In contrast, if you say, "I need you to come to marriage counseling with me or I'm leaving," he may agree to it, but that's necessarily because he cares about you. It may be that he just doesn't want to upset his comfortable life, and is willing to do just enough to keep you from leaving. Which means that once he thinks you've committed to staying again, he'll revert back to his previous behavior.
Anonymous
Should be that's *not* necessarily because he cares about you.
Anonymous
Short version: I tried it. Didn't work. Divorced now.

Longer version: Ten years earlier, after he said and did some awful things, I started packing. After a few days of seeing boxes fill, he begged for another chance. He volunteered to get counseling for his anger and blame issues. Largely for our kids' sake, I agreed.

Ten years later, he had still never been to counseling. We would have happy periods, but it seemed like after each happy time, the bad points would get longer and lower. He did some more awful things. I gave the "counseling or the kids and I are gone" ultimatum. He waited until the absolute last second before making an appointment, which was a clue in itself.

He started seeing the counselor by himself, and we went together. He did not do a single thing the counselor advised. He wouldn't try to change at all. He just got angrier because I was "making him go," and counseling was "not helping, anyway."

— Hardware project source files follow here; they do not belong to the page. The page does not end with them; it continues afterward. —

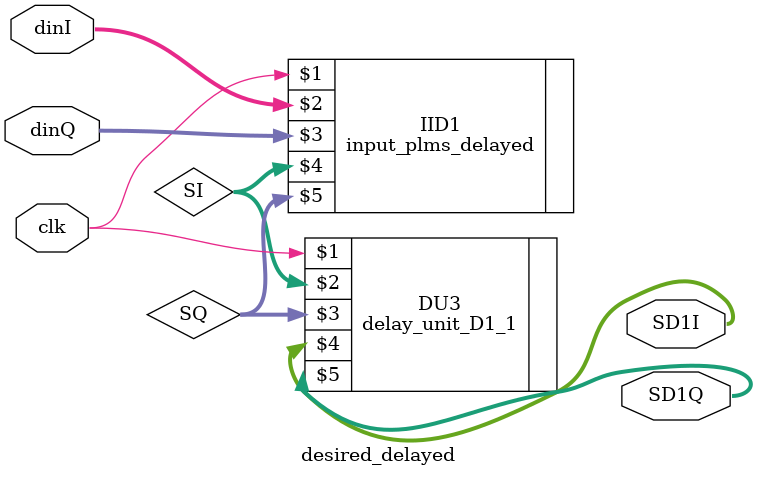
<source format=v>
`timescale 1ns / 1ps


module desired_delayed(clk, dinI, dinQ, SD1I, SD1Q);
    input clk;
    input signed [17:0] dinI, dinQ;   
    output signed [17:0] SD1I, SD1Q;  
     
    wire signed [17:0] dI, dQ, SI, SQ;
    input_plms_delayed IID1(clk, dinI, dinQ, SI, SQ);
    
    delay_unit_D1_1 DU3(clk, SI, SQ, SD1I, SD1Q);          
endmodule

</source>
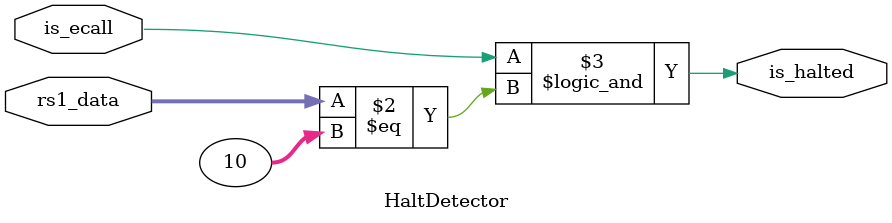
<source format=v>
module HaltDetector(
    input is_ecall,
    input[31:0] rs1_data,
    output reg is_halted,
);
    always @(*) begin
        is_halted = is_ecall && (rs1_data == 10);
    end

endmodule

</source>
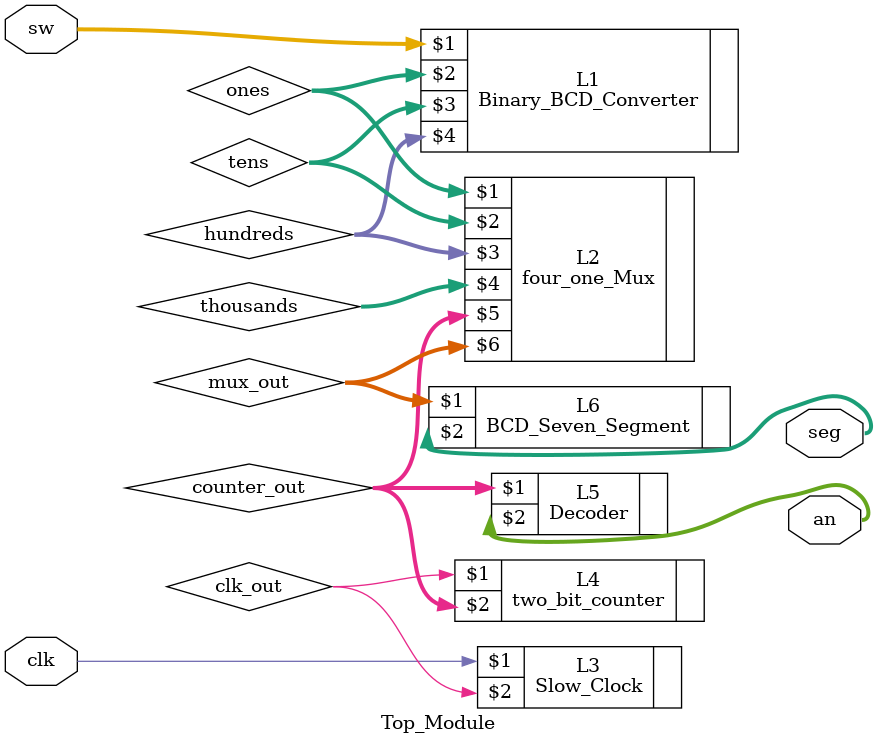
<source format=v>
`timescale 1ns / 1ps


module Top_Module(
    input clk,
    input [7:0] sw,
    output [3:0] an,
    output [6:0] seg
    );
    wire clk_out; 
    wire [1:0] counter_out;
    wire [3:0] mux_out;
    wire [3:0] ones, tens,hundreds, thousands;
//    parameter zeros = 4'b0000;
    
    Binary_BCD_Converter L1(sw, ones, tens, hundreds);
    four_one_Mux L2(ones, tens, hundreds, thousands,  counter_out, mux_out);
    Slow_Clock L3(clk, clk_out); 
    two_bit_counter L4(clk_out, counter_out);
    Decoder L5(counter_out, an);
    BCD_Seven_Segment L6(mux_out, seg);
endmodule

</source>
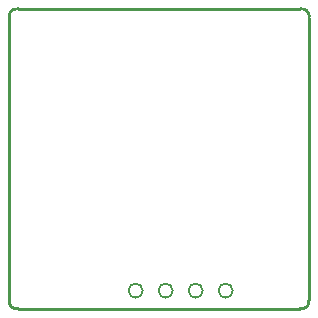
<source format=gko>
G04*
G04 #@! TF.GenerationSoftware,Altium Limited,Altium Designer,18.1.9 (240)*
G04*
G04 Layer_Color=16711935*
%FSLAX24Y24*%
%MOIN*%
G70*
G01*
G75*
%ADD12C,0.0060*%
%ADD14C,0.0100*%
D12*
X7455Y560D02*
G03*
X7455Y560I-236J0D01*
G01*
X6455D02*
G03*
X6455Y560I-236J0D01*
G01*
X5455D02*
G03*
X5455Y560I-236J0D01*
G01*
X4455Y560D02*
G03*
X4455Y560I-236J0D01*
G01*
D14*
X300Y9950D02*
G03*
X0Y9650I-50J-250D01*
G01*
X5Y249D02*
G03*
X299Y-45I245J-49D01*
G01*
X9701D02*
G03*
X9995Y249I49J245D01*
G01*
X10005Y9700D02*
G03*
X9700Y9950I-255J0D01*
G01*
X300D02*
X9700D01*
X10000Y250D02*
Y9650D01*
X300Y-50D02*
X9700D01*
X0Y250D02*
Y9650D01*
M02*

</source>
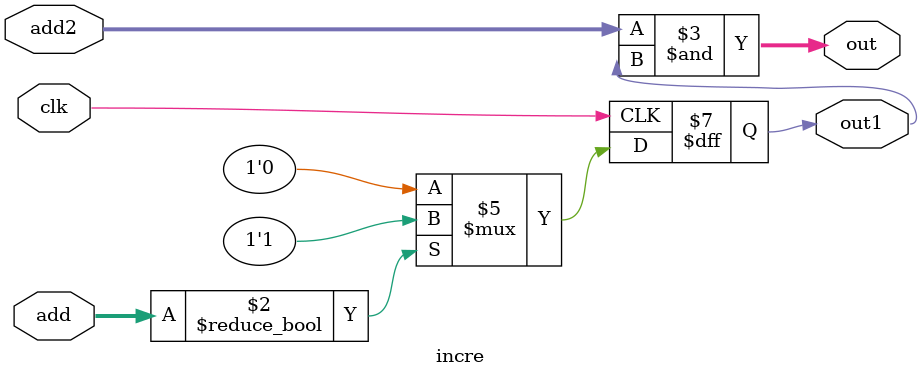
<source format=v>

`timescale 1us/1us
module incre (
  input clk,
  input [3:0] add,
  input [3:0] add2,
  output reg[3:0] out,
  output reg out1
);

always @(posedge clk) begin
	if( add !=0 ) begin
		out1 <= 1;
	end else begin
		out1 <= 0;
	end
end

assign out = add2 & out1;

endmodule

</source>
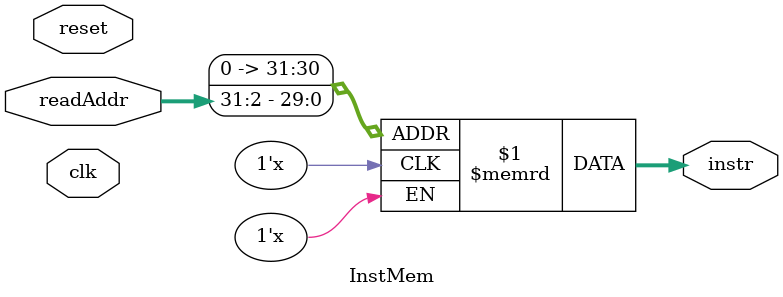
<source format=v>
`timescale 1ns / 1ps


module InstMem(
    input [31 : 0] readAddr,
    input clk,
    input reset,
    output [31 : 0] instr
    );

    reg [31:0] instMEM [0:255];//set size as 256
    reg [31:0] n;

    assign instr = instMEM[readAddr >> 2];

endmodule

</source>
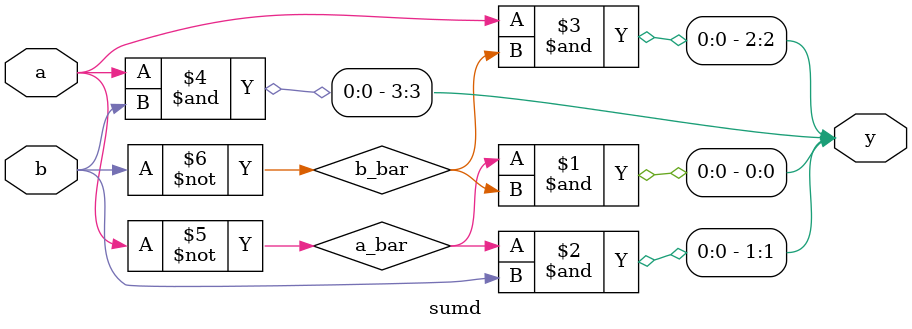
<source format=v>
module sumd(y,a,b);
output [3:0] y;
input a,b;
not(a_bar,a),(b_bar,b);
and(y[0],a_bar,b_bar),(y[1],a_bar,b),(y[2],a,b_bar),(y[3],a,b);
endmodule 
</source>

I tried my best to learn from counseling, but one-sided doesn't work. After more than a year of counseling, we separated. We've been divorced for years now, and he's still the same. I have changed, though!
Anonymous
I used an ultimatum but it was after years of counseling proved ineffective. It was actually a decision to divorce, but he convinced me that he would, finally, change. Not overnight, but gradually it is improving. However, whenever he goes to the anger thing I always think hard about whether I should have just left when I said I would.
Anonymous
Wow it seems from the posts above that all of the ultimatums have failed in affecting any change.